If ostiaryd isn't running as root, it will instead run them as the same uid/gid as ostiaryd itself, and attempting to set otherwise in the config file (either by default or in an ACTION line) will cause an error.

Passwords can be up to 63 characters, commands up to 127 characters. (You can edit ost.h and recompile if you need more; don't forget to update the clients, too, if you muck with the password length!) Note that the name of a command should include the full path. Passwords can contain just about any character except CR and LF. You can escape quotes by preceeding them with backslash, like so: '\"'. Be advised that you may have more trouble entering certain characters on different clients.

Notes On Writing Command Scripts

It turns out that sshd takes a while to get going. It needs to generate new 'ephemeral' keys, which can take a while - at least a couple minutes on my 68030 box.

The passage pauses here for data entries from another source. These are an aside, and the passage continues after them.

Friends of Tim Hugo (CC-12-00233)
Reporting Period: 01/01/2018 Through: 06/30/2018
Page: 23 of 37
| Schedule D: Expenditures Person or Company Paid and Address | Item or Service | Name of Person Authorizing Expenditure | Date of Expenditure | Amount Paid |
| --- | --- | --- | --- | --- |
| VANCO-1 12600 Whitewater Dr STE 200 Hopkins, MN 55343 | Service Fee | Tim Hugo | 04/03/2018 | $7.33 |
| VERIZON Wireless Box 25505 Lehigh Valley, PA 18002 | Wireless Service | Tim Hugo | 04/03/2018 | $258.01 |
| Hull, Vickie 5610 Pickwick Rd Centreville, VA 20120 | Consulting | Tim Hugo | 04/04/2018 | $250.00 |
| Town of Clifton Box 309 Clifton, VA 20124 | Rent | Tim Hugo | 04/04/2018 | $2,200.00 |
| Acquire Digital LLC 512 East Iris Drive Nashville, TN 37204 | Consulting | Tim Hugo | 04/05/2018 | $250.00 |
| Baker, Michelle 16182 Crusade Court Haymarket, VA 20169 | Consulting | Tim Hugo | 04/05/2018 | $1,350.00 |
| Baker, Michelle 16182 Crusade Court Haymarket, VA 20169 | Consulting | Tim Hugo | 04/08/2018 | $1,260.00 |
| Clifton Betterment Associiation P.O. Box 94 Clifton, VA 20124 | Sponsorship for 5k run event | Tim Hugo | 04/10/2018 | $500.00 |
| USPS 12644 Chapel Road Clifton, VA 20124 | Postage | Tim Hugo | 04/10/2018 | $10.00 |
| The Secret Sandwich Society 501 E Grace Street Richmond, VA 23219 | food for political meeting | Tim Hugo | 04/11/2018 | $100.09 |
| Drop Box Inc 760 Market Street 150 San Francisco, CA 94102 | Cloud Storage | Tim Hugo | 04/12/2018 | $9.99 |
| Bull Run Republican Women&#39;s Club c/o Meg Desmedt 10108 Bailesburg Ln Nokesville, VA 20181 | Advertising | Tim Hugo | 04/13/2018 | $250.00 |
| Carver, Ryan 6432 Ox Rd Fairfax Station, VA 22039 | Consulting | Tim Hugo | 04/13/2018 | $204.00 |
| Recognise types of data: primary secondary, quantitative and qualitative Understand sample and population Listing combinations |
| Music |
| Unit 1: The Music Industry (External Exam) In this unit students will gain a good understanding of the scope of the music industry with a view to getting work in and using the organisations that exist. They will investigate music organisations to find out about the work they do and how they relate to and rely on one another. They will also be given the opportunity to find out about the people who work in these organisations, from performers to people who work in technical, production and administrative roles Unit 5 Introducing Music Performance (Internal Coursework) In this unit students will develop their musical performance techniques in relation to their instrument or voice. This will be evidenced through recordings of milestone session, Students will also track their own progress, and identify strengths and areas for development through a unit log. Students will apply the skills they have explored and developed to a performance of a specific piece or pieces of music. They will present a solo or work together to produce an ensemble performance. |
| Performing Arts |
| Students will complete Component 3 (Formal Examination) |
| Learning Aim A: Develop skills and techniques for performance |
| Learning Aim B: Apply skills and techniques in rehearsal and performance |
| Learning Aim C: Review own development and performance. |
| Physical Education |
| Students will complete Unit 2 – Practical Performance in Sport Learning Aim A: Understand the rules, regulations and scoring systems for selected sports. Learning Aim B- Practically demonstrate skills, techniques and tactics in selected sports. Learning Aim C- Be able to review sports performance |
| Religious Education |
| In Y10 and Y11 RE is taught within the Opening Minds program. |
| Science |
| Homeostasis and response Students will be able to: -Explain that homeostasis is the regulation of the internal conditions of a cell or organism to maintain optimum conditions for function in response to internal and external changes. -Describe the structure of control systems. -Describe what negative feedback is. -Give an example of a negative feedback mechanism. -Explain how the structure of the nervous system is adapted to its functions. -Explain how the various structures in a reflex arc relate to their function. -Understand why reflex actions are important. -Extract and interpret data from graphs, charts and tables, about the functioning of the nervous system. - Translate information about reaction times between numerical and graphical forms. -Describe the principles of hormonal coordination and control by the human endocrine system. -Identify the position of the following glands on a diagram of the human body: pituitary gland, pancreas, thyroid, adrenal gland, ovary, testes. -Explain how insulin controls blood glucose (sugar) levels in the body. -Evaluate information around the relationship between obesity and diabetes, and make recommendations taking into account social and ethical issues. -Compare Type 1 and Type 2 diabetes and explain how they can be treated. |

So killing and restarting sshd is not really practical in my case.

Fortunately, there's an alternative; sshd can be set up to use TCP Wrappers, which allow fine-grained control over who gets to access the service and who doesn't. So, one can set up a script that manipulates the /etc/hosts.allow file, adding and/or removing IPs in response to commands. There are two sample scripts in the 'samples' directory - one enables ssh for a specific IP the other locks things down and kills all current ssh sessions.

Of course, if you've got a faster machine, you might be able to afford killing and restarting sshd all the time.

Note that if you know that queries are going to be coming from a particular net range (e.g., my Palm connects to Sprint's network, so I know such queries will be coming from a particular netblock) you can have the script make sure that a command came from the correct neighborhood. You can also use tcp wrappers for this, if you enable wrappers support when compiling ostiaryd.

Sometimes you may need to source the full environment of a user to get a particular app to start or whatever. See the known issues section of the FAQs.